§ **TASK TO COMPLETE**
Only one stretch of the data below is wanted: the lines starting at the one with "<sup>31</sup> There were" and ending at the one with "<sup>32</sup> SHN Annual", both included, given again exactly.

§ **SUPPLIED INFORMATION**
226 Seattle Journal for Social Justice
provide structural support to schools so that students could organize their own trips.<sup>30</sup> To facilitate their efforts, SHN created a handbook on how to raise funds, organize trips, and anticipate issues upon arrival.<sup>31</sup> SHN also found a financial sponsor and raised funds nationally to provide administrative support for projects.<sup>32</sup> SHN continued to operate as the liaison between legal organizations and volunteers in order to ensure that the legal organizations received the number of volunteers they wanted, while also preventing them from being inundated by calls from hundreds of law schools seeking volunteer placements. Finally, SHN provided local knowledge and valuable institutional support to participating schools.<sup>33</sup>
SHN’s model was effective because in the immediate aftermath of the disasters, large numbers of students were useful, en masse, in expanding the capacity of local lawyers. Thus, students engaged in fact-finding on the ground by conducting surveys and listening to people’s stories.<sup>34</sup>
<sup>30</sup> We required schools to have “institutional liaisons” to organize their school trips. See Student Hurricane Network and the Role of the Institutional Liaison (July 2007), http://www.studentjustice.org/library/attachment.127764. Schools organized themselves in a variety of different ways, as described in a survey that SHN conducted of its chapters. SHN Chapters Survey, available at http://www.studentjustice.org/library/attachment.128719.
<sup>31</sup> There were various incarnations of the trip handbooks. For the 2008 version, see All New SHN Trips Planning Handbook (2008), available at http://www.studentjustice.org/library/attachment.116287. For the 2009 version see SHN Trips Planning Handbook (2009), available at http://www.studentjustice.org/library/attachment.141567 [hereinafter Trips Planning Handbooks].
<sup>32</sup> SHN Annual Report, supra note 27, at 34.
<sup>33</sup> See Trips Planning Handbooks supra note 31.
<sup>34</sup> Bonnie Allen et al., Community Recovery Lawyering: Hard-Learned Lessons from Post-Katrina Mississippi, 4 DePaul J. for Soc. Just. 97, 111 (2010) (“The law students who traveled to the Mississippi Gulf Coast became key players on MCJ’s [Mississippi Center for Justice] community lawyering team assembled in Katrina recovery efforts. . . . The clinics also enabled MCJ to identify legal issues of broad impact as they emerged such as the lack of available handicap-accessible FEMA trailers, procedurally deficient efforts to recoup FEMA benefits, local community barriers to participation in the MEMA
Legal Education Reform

§ **ANSWER SPACE**
<sup>31</sup> There were various incarnations of the trip handbooks. For the 2008 version, see All New SHN Trips Planning Handbook (2008), available at http://www.studentjustice.org/library/attachment.116287. For the 2009 version see SHN Trips Planning Handbook (2009), available at http://www.studentjustice.org/library/attachment.141567 [hereinafter Trips Planning Handbooks].
<sup>32</sup> SHN Annual Report, supra note 27, at 34.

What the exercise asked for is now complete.